Consensus Launches GPT-5 Powered 'Scholar Agent' to Accelerate Scientific Research
Executive Summary
Research assistant platform Consensus has launched Scholar Agent, a new multi-agent system designed to automate complex scientific research workflows. Built on OpenAI's GPT-5 and the Responses API, the system plans, reads, and synthesizes evidence from over 220 million academic papers to answer user questions in minutes. This initiative aims to drastically reduce the time researchers spend finding and interpreting existing knowledge, thereby accelerating the path to new discoveries.
Key Takeaways
* Product: Scholar Agent is a multi-agent system that mirrors human research processes.
* Technology Stack: It is built using OpenAI's GPT-5 for long-context reasoning and the Responses API for efficient multi-agent routing.

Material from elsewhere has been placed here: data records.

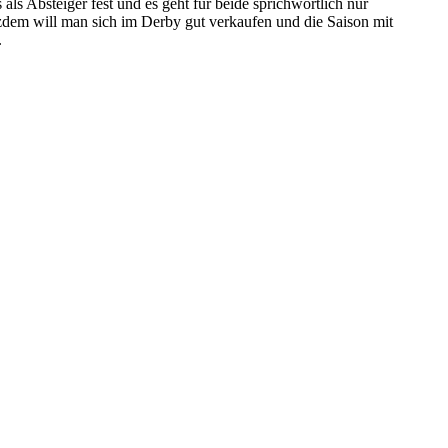
als Absteiger fest und es geht für beide sprichwörtlich nur
zdem will man sich im Derby gut verkaufen und die Saison mit
.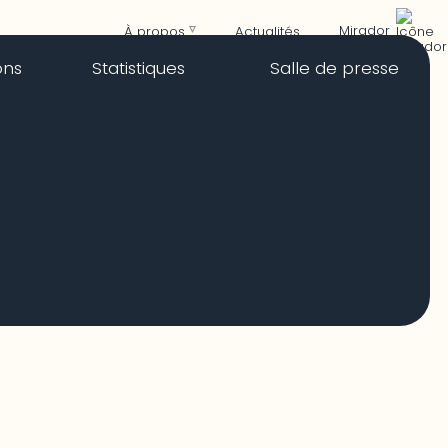
Mirador
À propos
Actualités
ons
Statistiques
Salle de presse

* Agentic Architecture: The workflow is divided among four specialized agents: a Planning Agent, Search Agent, Reading Agent, and Analysis Agent. This modular approach is designed to improve accuracy and minimize hallucinations.
* Verifiability: The system provides a "research context pack" with every answer, grounding all claims in cited, peer-reviewed literature. It will refuse to answer a question if it cannot find sufficient high-quality evidence.
* Target Audience: The platform focuses on a direct-to-researcher model, targeting students, academics, private researchers, and clinicians. Consensus recently launched a 'Medical Mode' specifically for medical practitioners.
Strategic Importance
This launch positions Consensus as a sophisticated "agentic assistant" rather than a simple search tool, showcasing a high-stakes application for advanced AI in a specialized professional domain. It also serves as a key proof point for the capabilities of OpenAI's GPT-5 and Responses API in building reliable, complex, and verifiable systems.